Understanding Basic Website Design

Posted by on Mar 17, 2010 in Website Design | 0 comments

Principles Every Web Site Should Follow

A good site design pays off directly in increased new visitors you can keep coming back. Good web design also supports the efforts you make to market your site. It is not worth your time to register your site with search engines and publicize it if the site is not attractive and easy to use. You may attract visitors, but they will visit once, have a quick look around and become frustrated with slow loading time and lack of navigation aids and probably never return. To maximize the return on your marketing efforts, you must provide a site worth visiting that’s easy to navigate and provides visitors with the content they want.

Purpose of Website and Target Audience

At the foundation of a good web site is a clear sense of purpose. A good site shows evidence that the design is appropriate for its intended audience and meets its needs by providing the desired content. Write down the purpose of your site if you haven’t done so. The purpose may be to provide information about an obscure disease, to show family photos, or to sell company products. This stated purpose will become the key direction for your site. In the future, if you are unsure whether to include something on your site – such as a notice about selling your house – check the site’s purpose. If your intended content isn’t in accordance with the site’s purpose, don’t include it.

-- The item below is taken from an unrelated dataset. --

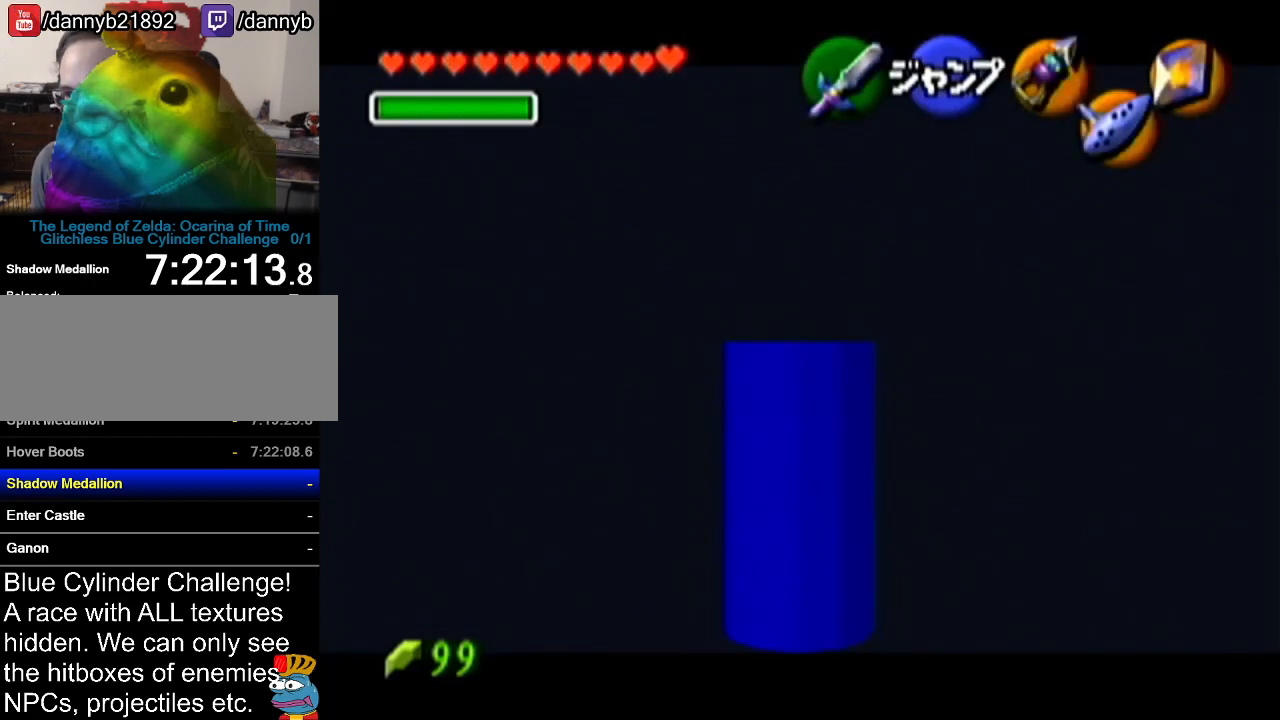
{"buttons": ["Z"], "left_stick": "down", "events": []}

Once you know the purpose, consider your audience. Is the core audience family members, customers, young people, or retired people? Are they wealthy? What level of education do they have? Are they liberal or conservative? What is the level of their computer skills? What browser add-ons will they have? The more you know about your audience, the more you can tailor your site to their needs. For example, don’t include content on your site that requires a user to download a browser add-on if your audience is not highly computer literate. If your audience is technically literate and your site showcases cutting edge information, you can include this kind of content.

Strong, consistent design

To distinguish your site from the rest of the web, create visual walls around your site by making every page look like the others. To do this, use repeated elements, like colors, logos, navigational buttons, and columnar layout on each page. This helps define your site and gives visitors good visual clues about where they are. It also has a side effect of making your site easier to create, because when every page has the same structure and layout, you don’t waste time and effort designing each page individually and differently.

Organized content

Organize your content into logical and independent categories, topics and sub-topics. You should be able to limit the categories to five to six topics, which will give you a reasonable number of separate areas on your sie to link to from your home page.

Good navigation

Each page on your site should contain a full set of navigation links in a prominent position, including links to each main area of your site and the home page. Ensure the links are in the same place on every page and they are labeled the same so your visitors can learn your site’s navigational structure and move around your site quickly. If your visitors can’t find what they are looking for with minimum effort, they will go elsewhere and never return.

Fresh Material

Keep your site fresh by periodically checking for outdated material. If the content is aged, remove or update it. Another approach to keep your site fresh is changing a main image on the home page regularly or adding a tip or quote of the day feature.

Clean appearance

Free animations and scripts that do things like add scrolling text or mouse rollovers are readily available on the Internet. Do not be tempted to overuse every available feature on the Internet on your website. If you are using an abundance of “javascript” overkill on your website just because they are “cool” and you want to “impress” someone, try adding valuable and relevant content to your website instead, something that can add real value to your visitors lives. You will really impress them, they will thank you for it and maybe even return to your site to purchase something. In short, remove anything irrelevant from your website, regardless of how cool it looks.

Readable text

Reading text on a monitor is different than reading it on paper. For most people, it is more difficult, because the text is harder to focus. Make text-heavy pages easier to read by using blank lines between paragraphs, keeping sentences short and limiting paragraphs to a few lines. Using sub headings can also help break text up. You can also make text easier to read by using a plain typeface such as Times New Roman, Arial or Verdana which will appear clearer on most screen resolutions. Avoid using dark colored text on dark colored backgrounds.

Contact Information

If a visitor needs to contact you, make it clear how to do so. The method could be as simple as including an email address or phone number at the foot of every page. A “contact us” page as part of the navigational system is a must.

Meta Tags

Your site stands a better chance of being properly indexed by search engines if each page has a title and includes Meta tag text with the site’s title, keywords and description. Not all search engines use this data, but enough do to make it an essential part of your design. For better search engine results, write separate meta tags for each page and include words that correctly describe your site and the page. Most search engines will use the keywords you choose to index your site, to it is important to pick the words carefully to ensure your site is indexed correctly.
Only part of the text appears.